In Britain, the population should reach 70 million by 2028 according to the Office for National Statistics, more homes will be required and we are not talking about 4 bedroom houses but more likely to have one bedroom or two-bedroom flats built that will see to unmarried, put-your-nose-to-the-grindstone males and females who will be using even more energy than their parents. Of course, I would not want to paint a grim picture of the states of things to come but on a sociological level, we have been more inclined to forgo family etiquette for business priorities, discarding the importance to discern primal values in our lifestyles and thereby reducing our perspectives to minimal contentment.

I must say unless there is war or natural disaster to "reboot" mankind's peripheral visions, there will be a continual demand for more energy until we slam the the no-more option button.

But because the pace of life is far to quick, we haven't got much time to meditate and step out of the game, we get stuck inside and our direction veers a wee off everyday. We are warned at times to tweak our tack, the signals become louder in the ears of the wise but the rest ignores the fundamental philosophy of our existence. The rules are cast away and our assets, the ones we have accumulated, the ones that make us more alive, the ones that scream for modernisation are slowly destroying us. We acknowledge the dangers but spurn them offhandedly simply because we think it won't happen to us.

At least, we cannot deny we were not told; if we ate the apple , we will be the only to be blamed for and it will be too late to change anything afterwards.

* * * *

### [What to do]
**1.** In the commentary on energy demand, what population should Britain reach by 2028, according to the Office for National Statistics?
**2.** Retype the commentary on energy demand from "At least, we" to "change anything afterwards.".
The material that comes next has nothing to do with the commentary on energy demand.

Saved entries:
* * * *

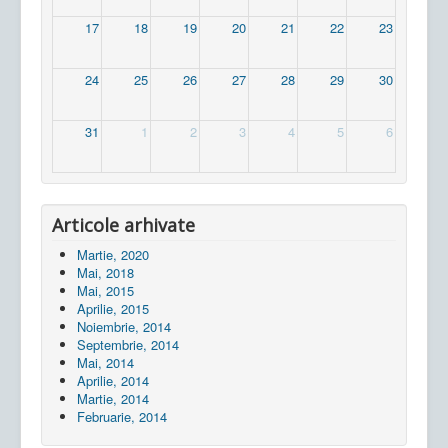
17
18
19
20
21
22
23
24
25
26
27
28
29
30
31
1
2
3
4
5
6
Articole arhivate
Martie, 2020
Mai, 2018
Mai, 2015
Aprilie, 2015
Noiembrie, 2014
Septembrie, 2014
Mai, 2014
Aprilie, 2014
Martie, 2014
Februarie, 2014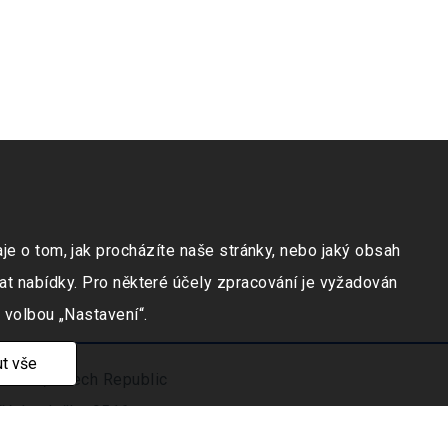
e o tom, jak procházíte naše stránky, nebo jaký obsah
at nabídky. Pro některé účely zpracování je vyžadován
 volbou „Nastavení“.
t vše
ravicí, Czech Republic
číslo vložky 9516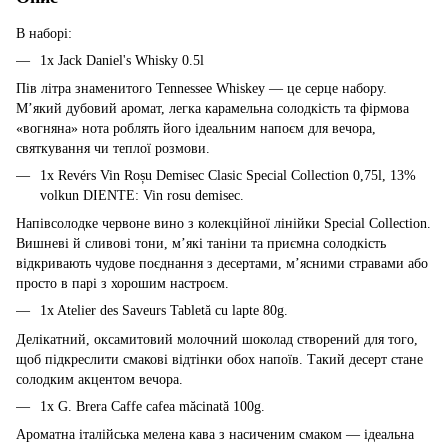
В наборі:
1x Jack Daniel's Whisky 0.5l
Пів літра знаменитого Tennessee Whiskey — це серце набору.
М’який дубовий аромат, легка карамельна солодкість та фірмова
«вогняна» нота роблять його ідеальним напоєм для вечора,
святкування чи теплої розмови.
1x Revérs Vin Roșu Demisec Clasic Special Collection 0,75l, 13%
volkun DIENTE: Vin rosu demisec.
Напівсолодке червоне вино з колекційної лінійки Special Collection.
Вишневі й сливові тони, м’які таніни та приємна солодкість
відкривають чудове поєднання з десертами, м’ясними стравами або
просто в парі з хорошим настроєм.
1x Atelier des Saveurs Tabletă cu lapte 80g.
Делікатний, оксамитовий молочний шоколад створений для того,
щоб підкреслити смакові відтінки обох напоїв. Такий десерт стане
солодким акцентом вечора.
1x G. Brera Caffe cafea măcinată 100g.
Ароматна італійська мелена кава з насиченим смаком — ідеальна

* * * *

### [Answers by item number]
**1.** 70 million.

**2.**
At least, we cannot deny we were not told; if we ate the apple , we will be the only to be blamed for and it will be too late to change anything afterwards.